I can’t really justify 5 ball stretchers. I can only wear three at a time, and having invested in a Wedding Ring stretcher (centre) and loved it so much more than my older squarer sectioned collars (left and right) …

… that I felt compelled to purchase a second … And there were a couple of weighted leather ball stretching straps that I’ve not played with for ages … They have all gone on eBay. (Potentially justifying a third Wedding Ring … because I can wear three at a time for a while, and they’re so gorgeous, and that’s actually four-out-one-in … Yay!)

Then there’s the two penis plugs.

Sadly, as much as I love the deviance of these toys, I’ve never really got on with them. The steel plug, looks awesome and I can wear it, but I found extracting it uncomfortable and as it doesn’t flex I’m wary or wearing it for any period of time if I haven’t got a hard-on. Which was why I bought the black silicone plug. That looks almost as good, feels exquisitely smooth to touch, and is hollow so you can theoretically ejaculate whilst wearing it. But I’ve never been able to test this as the diameter is just a little too large for me to insert comfortably, even with copious amounts of lube.

Aside from the CBT toys that have gone on eBay, so have some vintage rubberist magazines which weren’t nearly as stimulating as I’d hoped. And 5 copies of Playboy – I’d bought these as an investment, being the last edition to feature fully naked photosets (including one of Pamela Anderson) and would probably have been significantly more lucrative had Playboy reversed their decision just a year later in the wake of falling sales. Hey ho – such is the investment market!

I may even dispose of some of the VHS pornos … after I’ve got them onto that hard-drive.

Whether these disposals have any impact on our sex therapy remains to be seen. I guess you’ll just have to watch this space, Dear Reader.

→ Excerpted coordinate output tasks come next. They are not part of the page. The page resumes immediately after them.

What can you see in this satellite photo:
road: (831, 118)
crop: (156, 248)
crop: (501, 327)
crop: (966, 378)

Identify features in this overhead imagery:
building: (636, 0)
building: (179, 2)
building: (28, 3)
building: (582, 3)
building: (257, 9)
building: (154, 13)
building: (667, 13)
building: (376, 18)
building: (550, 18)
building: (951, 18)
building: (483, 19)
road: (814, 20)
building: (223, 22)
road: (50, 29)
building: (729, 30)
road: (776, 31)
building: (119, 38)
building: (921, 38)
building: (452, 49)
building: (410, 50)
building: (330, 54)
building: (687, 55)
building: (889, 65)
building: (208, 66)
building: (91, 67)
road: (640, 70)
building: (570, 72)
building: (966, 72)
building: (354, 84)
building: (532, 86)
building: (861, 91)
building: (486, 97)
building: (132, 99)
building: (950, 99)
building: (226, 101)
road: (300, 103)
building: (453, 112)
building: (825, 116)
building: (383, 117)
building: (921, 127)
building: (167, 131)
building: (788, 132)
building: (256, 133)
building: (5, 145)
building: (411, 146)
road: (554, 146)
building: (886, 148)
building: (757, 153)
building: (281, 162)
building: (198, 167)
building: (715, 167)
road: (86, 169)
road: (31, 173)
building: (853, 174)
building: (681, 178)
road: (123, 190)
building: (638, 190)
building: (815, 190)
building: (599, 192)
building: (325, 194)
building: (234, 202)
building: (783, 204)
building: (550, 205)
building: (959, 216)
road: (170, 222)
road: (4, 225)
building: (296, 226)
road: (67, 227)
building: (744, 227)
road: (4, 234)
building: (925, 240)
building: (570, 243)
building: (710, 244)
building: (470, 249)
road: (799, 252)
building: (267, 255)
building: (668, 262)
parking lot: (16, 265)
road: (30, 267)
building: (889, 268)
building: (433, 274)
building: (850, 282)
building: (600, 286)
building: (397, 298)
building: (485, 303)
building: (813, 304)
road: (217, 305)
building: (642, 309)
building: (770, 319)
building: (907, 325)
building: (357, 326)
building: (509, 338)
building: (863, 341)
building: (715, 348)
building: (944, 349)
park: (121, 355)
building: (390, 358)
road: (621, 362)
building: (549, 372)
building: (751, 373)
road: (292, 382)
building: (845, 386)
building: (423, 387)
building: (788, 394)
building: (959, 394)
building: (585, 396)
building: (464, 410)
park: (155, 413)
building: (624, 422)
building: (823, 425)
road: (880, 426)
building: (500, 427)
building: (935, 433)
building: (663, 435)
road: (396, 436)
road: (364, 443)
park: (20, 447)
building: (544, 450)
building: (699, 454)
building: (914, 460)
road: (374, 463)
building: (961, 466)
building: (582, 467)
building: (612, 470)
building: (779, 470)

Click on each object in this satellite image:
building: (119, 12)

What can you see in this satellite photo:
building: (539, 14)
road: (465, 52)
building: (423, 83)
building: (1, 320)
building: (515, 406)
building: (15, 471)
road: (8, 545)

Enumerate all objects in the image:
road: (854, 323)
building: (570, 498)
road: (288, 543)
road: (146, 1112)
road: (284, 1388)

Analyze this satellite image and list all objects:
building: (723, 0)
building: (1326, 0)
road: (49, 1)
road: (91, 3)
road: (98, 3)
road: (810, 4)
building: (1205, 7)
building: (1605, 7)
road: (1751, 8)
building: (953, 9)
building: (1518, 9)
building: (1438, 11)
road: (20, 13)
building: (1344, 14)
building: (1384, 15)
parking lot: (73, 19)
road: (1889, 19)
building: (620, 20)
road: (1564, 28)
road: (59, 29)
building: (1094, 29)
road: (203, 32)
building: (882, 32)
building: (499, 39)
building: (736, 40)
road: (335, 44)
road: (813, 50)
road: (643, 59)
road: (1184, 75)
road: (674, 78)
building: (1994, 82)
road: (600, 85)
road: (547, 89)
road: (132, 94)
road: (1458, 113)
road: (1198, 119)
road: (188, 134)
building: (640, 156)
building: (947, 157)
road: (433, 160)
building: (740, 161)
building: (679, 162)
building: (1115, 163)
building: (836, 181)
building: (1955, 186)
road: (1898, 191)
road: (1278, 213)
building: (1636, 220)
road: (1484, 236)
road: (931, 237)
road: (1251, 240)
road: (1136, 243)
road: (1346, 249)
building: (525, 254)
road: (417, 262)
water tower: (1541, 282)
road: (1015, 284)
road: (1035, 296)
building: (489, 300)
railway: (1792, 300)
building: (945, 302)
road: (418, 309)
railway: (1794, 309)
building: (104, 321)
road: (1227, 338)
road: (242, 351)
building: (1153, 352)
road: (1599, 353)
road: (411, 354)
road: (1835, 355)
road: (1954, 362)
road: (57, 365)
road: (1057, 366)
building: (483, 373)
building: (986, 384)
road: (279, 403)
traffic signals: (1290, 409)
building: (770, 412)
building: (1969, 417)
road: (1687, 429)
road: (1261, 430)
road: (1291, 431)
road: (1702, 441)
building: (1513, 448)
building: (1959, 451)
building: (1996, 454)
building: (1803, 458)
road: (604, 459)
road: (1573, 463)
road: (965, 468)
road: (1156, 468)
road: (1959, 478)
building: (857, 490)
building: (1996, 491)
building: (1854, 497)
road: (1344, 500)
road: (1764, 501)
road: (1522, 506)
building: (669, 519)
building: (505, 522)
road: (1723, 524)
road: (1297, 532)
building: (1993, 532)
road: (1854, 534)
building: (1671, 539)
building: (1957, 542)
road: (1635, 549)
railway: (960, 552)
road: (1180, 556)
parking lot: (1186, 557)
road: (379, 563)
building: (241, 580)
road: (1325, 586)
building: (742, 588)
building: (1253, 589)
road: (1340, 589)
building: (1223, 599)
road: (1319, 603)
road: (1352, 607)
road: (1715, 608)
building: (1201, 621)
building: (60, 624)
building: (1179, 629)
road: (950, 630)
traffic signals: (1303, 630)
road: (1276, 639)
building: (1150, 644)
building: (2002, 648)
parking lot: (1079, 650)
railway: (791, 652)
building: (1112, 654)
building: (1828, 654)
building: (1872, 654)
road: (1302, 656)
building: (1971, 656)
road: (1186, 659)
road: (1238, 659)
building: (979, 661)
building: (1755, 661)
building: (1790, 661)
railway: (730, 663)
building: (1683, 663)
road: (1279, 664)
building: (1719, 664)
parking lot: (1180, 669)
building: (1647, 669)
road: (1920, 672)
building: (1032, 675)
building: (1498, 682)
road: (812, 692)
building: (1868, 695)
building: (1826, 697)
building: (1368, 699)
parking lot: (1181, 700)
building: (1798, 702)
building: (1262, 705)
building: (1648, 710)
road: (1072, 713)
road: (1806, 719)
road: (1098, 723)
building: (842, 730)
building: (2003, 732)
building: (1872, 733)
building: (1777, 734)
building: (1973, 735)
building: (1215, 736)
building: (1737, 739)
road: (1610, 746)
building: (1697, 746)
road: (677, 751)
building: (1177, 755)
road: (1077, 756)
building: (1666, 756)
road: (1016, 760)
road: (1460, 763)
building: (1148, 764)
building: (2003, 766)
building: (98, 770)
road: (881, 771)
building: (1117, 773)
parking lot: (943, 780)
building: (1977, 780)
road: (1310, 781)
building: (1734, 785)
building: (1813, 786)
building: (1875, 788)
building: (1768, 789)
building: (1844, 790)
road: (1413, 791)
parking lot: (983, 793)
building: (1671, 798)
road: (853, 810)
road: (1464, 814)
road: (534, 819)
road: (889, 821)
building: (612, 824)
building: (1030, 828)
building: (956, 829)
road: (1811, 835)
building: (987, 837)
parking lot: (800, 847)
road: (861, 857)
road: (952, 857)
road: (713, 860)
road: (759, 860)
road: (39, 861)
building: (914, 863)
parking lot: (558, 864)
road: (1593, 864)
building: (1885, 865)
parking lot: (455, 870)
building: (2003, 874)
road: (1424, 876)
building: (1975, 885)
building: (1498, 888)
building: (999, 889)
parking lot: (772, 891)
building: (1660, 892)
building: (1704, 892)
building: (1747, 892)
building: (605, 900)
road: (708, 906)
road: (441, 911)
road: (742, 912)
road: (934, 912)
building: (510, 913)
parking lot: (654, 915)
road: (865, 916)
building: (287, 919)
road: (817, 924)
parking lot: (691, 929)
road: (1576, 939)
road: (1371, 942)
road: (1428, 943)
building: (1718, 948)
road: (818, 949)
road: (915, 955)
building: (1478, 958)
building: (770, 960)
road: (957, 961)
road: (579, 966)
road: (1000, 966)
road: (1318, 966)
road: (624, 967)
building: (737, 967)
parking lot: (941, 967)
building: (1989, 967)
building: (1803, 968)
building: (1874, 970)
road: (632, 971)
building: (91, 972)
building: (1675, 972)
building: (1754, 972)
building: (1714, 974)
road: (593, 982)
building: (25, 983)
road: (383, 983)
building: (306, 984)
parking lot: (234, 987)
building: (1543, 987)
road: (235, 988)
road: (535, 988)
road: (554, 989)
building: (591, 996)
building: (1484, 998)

2 Responses to “Time for a clear out”

  1. I wish you well with your therapy session, and your ebay bonanza. Would your wife go for a clit stim? Little Switch Bitch has a review of the Womaniser that I love, and they are not overly expensive…

    • Hahahahahahaha …. haha haha ….
      Sorry. I genuinely laughed out loud. Loud enough for the neighbours to hear.
      (Please don’t take that as disparaging what, for other people, might be a really helpful suggestion.)

      I honestly can’t imagine my Wife considering ANY kind of sex toy. And as I’m barely allowed near Her clit EVER (and I suspect She has hardly ever masturbated in Her entire life) I can’t think of many things that would surprise me than Her even wondering about one.
      [The thud of Sam’s head hitting the table is followed by the quiet sobbing of despair.